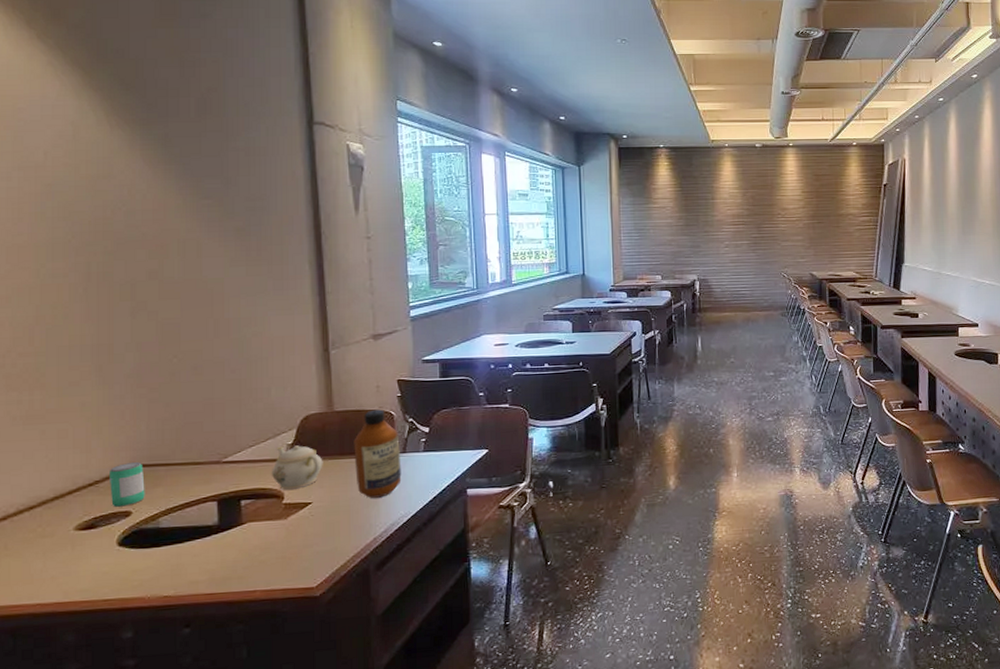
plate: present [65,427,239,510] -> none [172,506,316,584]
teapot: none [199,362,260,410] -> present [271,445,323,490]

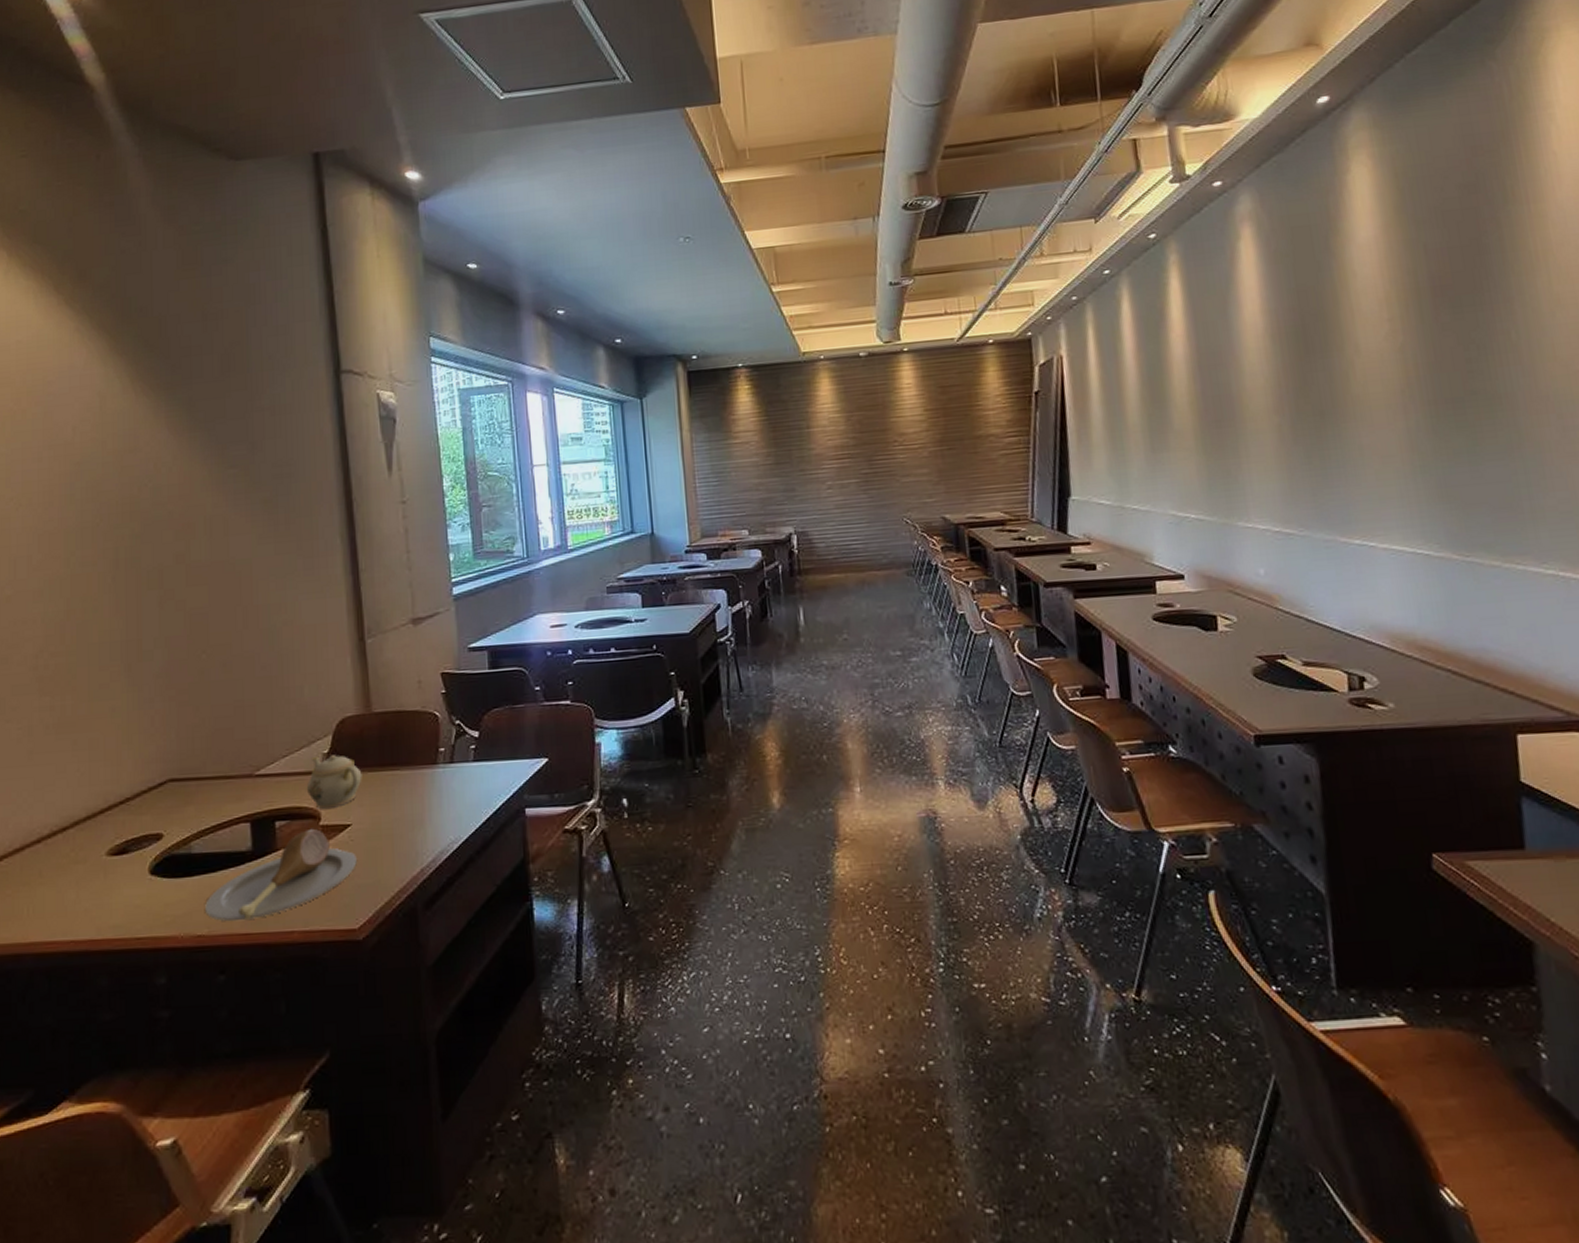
beverage can: present [108,462,145,507] -> none [139,776,176,829]
plate: none [172,506,316,584] -> present [205,828,357,922]
bottle: present [354,409,402,498] -> none [395,709,450,820]

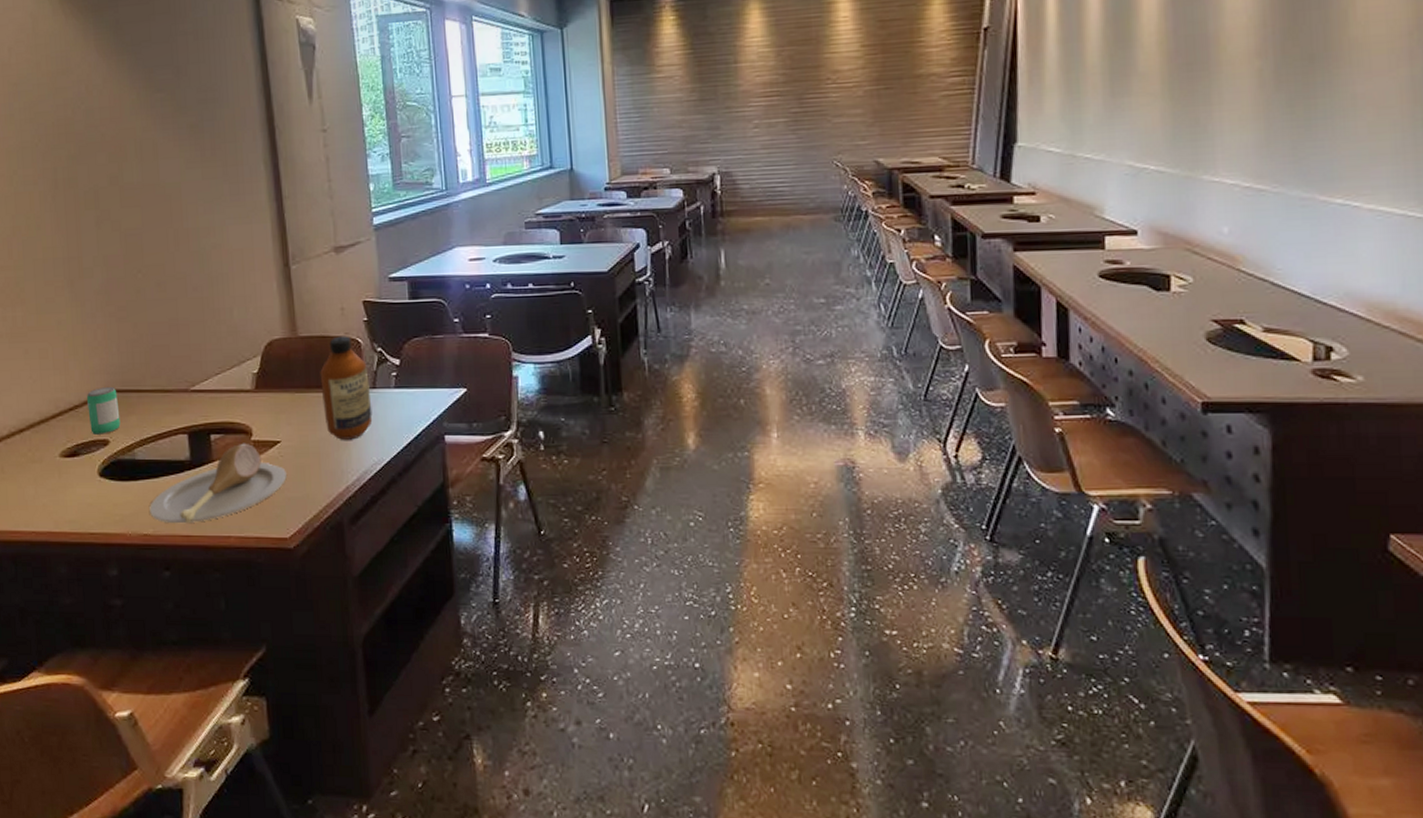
beverage can: none [139,776,176,829] -> present [86,387,121,435]
teapot: present [306,755,362,809] -> none [238,375,290,425]
bottle: none [395,709,450,820] -> present [320,336,373,440]

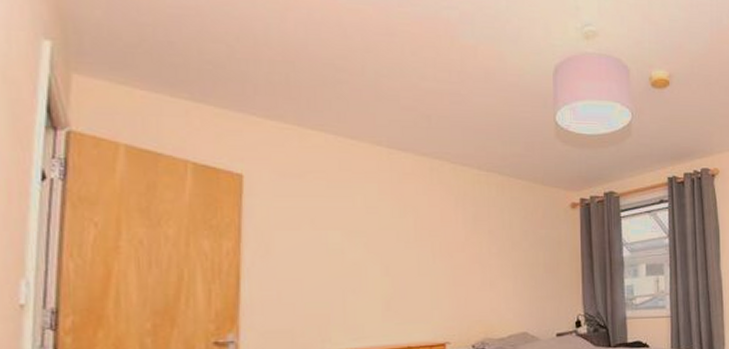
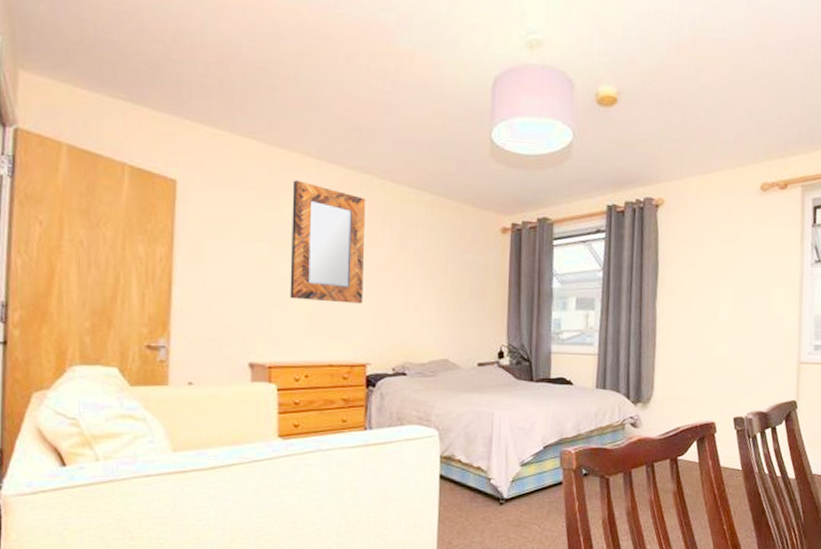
home mirror: none [363,169,439,285] -> present [290,180,366,304]

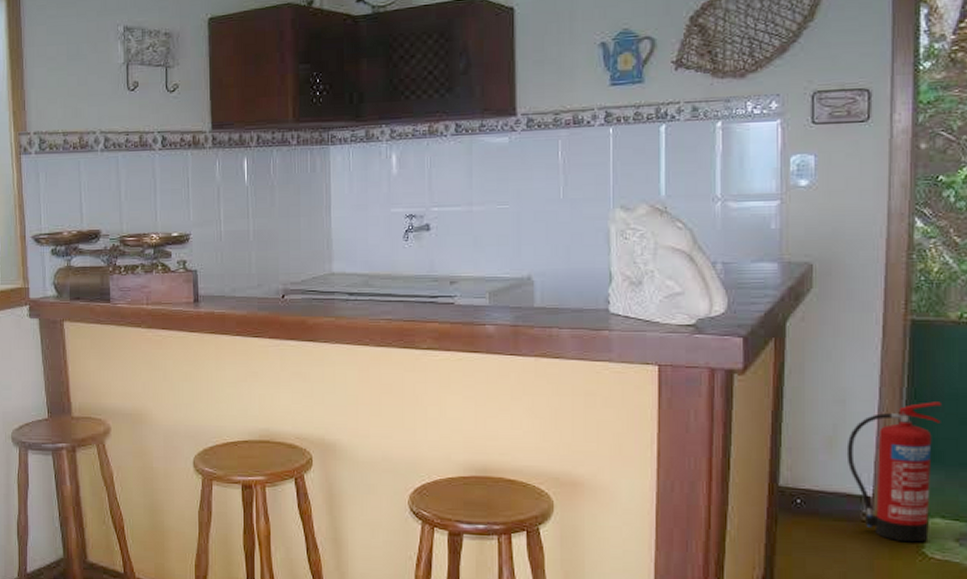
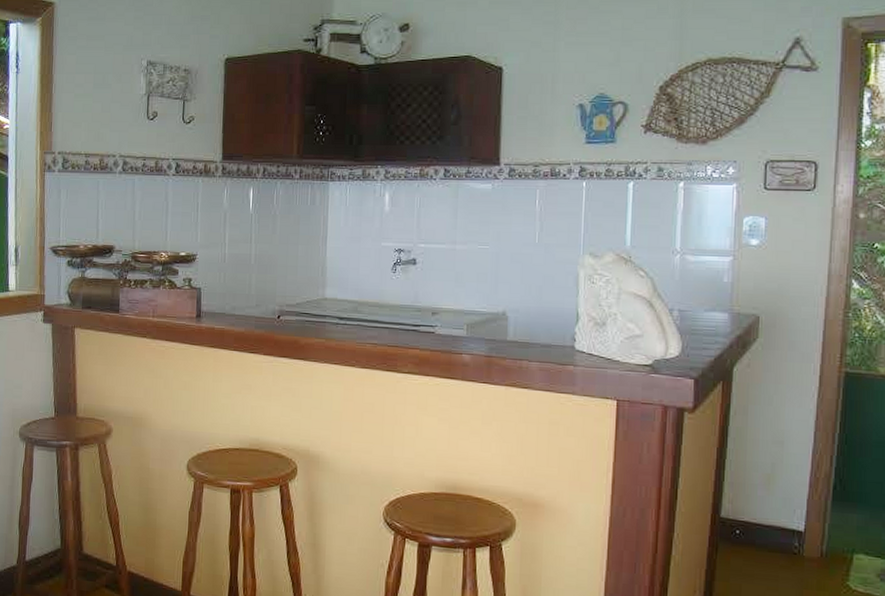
fire extinguisher: present [846,401,941,543] -> none [782,447,869,576]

+---+

## [WRITTEN TASK]
All that is wanted is the run of lines from the start of the material through the line that holds "plate: none [172,506,316,584]", retyped exactly, with no pictures.

## [RESPONSE TO THE TASK]
plate: present [65,427,239,510] -> none [172,506,316,584]
teapot: none [199,362,260,410] -> present [271,445,323,490]

beverage can: present [108,462,145,507] -> none [139,776,176,829]
plate: none [172,506,316,584] -> present [205,828,357,922]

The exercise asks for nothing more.